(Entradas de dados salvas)

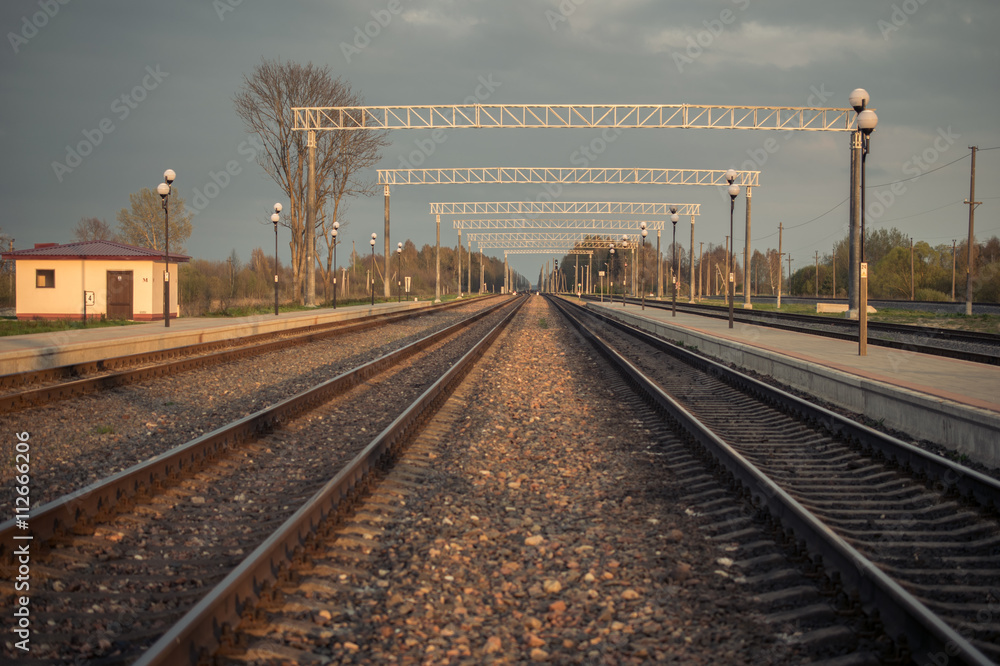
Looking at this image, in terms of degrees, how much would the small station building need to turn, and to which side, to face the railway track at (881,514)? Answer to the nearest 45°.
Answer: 0° — it already faces it

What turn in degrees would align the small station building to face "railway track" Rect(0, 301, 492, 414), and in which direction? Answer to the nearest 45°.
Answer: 0° — it already faces it

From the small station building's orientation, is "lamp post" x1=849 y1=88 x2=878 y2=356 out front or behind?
out front

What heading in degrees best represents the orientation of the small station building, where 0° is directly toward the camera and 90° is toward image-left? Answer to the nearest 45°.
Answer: approximately 0°

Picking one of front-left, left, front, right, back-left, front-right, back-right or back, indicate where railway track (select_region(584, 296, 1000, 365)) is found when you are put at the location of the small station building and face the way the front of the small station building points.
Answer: front-left

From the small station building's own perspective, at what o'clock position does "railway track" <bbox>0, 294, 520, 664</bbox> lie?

> O QUE SE PEDE
Coloque numa lista JSON de strings todas as linhas das entradas acima, uma string por linha, sem as linhas em branco. Deixe as imagens fora da resposta.

> RESOLUÇÃO
[
  "Looking at this image, in terms of degrees, how much would the small station building need to turn, and to which side, to face the railway track at (881,514)? Answer to the nearest 45°.",
  "Answer: 0° — it already faces it",
  "What turn in degrees would align the small station building to face \"railway track\" Rect(0, 301, 492, 414), and in which direction? Answer to the nearest 45°.",
  "Answer: 0° — it already faces it",
  "From the small station building's orientation, is \"lamp post\" x1=849 y1=88 x2=878 y2=356 out front or behind?",
  "out front",
  "What heading in degrees best represents the orientation of the small station building, where 0° is directly toward the camera and 90° is toward image-left? Answer to the nearest 45°.",
  "Answer: approximately 0°",
  "Picking one of front-left, left, front, right, back-left, front-right, back-right or back, indicate where railway track (select_region(584, 296, 1000, 365)) is found when you are put at the location of the small station building and face the way the front of the small station building points.",
  "Answer: front-left",
  "From the small station building's own perspective, at what o'clock position does \"railway track\" <bbox>0, 294, 520, 664</bbox> lie?"
]